Duffy’s children are grown now. When they were children, he said they got into the typical kid trouble: bruised knees, broken arms, the occasional stomach bug or flu. 

“I always felt that burden of having to be more careful with my kids,” Duffy said. “I always felt like if anything happened, I was going to be under the microscope.”

Duffy and Elzey agreed that a major factor in the widespread threats to disabled people’s caretaking rights is rooted in a misunderstanding of how disabled people live. 

Elzey, for instance, wears hearing aids during the day and removes them at night. He said a question deaf people often face is how they would tell if there were an emergency while asleep. An accommodation he said he might use is a bed shaker device, an under-the-pillow alarm that would go off in case of a fire or when house doors opened.

“Well, nobody really knows the first time they’re a parent,” Elzey said. “But you just learn how to do it like everybody else.”

Duffy said blind parents monitor their children like many other parents do: by listening. They also use their other senses, such as touch, to gather context about their kids and surroundings.

“My kids were in no greater danger with the fact that I was a blind father than kids of sighted, nondisabled parents are,” Duffy said.

Regulations after legislation

After six years and three General Assemblies, Elzey and Duffy said they were thrilled that protections for disabled caregivers have become law.

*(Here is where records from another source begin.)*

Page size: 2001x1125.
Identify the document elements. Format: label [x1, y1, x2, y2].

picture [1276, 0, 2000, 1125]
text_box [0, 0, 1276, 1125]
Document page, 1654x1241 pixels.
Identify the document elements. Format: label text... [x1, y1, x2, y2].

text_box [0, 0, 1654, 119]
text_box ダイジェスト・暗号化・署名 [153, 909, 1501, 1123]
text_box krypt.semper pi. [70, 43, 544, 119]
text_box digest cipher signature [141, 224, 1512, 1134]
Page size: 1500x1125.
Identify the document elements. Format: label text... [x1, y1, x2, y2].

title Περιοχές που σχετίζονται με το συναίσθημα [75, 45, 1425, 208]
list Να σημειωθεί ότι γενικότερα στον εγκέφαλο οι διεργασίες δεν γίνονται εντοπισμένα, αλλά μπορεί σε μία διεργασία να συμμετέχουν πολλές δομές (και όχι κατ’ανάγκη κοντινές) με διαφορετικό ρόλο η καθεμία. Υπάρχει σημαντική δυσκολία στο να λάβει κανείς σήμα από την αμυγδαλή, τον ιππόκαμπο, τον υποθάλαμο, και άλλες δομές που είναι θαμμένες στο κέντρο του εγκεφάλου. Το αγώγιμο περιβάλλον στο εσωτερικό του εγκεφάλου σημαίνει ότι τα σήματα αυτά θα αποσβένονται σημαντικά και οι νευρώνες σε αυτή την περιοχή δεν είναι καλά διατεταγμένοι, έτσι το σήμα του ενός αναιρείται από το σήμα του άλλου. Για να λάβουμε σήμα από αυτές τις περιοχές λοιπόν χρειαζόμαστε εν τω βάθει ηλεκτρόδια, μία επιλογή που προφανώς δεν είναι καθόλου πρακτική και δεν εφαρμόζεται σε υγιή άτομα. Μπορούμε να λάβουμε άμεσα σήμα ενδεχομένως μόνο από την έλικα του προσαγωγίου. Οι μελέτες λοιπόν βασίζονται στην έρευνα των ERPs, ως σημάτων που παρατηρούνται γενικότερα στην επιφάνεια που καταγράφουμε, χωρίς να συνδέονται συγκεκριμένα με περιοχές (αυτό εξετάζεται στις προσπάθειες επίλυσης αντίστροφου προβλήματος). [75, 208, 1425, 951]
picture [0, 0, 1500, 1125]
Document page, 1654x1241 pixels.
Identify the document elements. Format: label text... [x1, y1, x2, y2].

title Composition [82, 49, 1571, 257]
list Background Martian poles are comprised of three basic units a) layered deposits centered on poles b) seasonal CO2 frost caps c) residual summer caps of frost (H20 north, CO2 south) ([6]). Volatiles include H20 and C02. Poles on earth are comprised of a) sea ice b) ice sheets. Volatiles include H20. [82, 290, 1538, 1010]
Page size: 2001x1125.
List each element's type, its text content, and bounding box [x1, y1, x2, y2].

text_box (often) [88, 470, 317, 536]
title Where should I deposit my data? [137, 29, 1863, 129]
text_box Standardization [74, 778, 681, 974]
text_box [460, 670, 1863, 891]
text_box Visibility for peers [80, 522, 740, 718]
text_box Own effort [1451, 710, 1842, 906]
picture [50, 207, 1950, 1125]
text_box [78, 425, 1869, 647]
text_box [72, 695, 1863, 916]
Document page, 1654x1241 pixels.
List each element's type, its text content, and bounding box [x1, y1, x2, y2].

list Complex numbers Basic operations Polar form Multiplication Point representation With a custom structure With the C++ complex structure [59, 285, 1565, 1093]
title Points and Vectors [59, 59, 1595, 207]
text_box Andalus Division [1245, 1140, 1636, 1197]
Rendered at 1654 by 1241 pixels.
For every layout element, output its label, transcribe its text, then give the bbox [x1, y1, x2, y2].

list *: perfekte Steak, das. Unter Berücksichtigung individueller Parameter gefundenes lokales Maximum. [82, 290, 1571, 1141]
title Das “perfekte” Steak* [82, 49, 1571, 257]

Now, the NFB of Ohio is planning for the next step of the law: policy development. Duffy said the organization wants to ensure people with disabilities are involved in the state department of jobs and family services’ rulemaking process – which will dictate how the law is implemented.

The NFB of Ohio is also working to notify the public of the law change – and to make the public better informed of disability issues and the people they affect.

“People fear what they don’t know,” Duffy said. “And if you fear something, you’re going to rail against that.”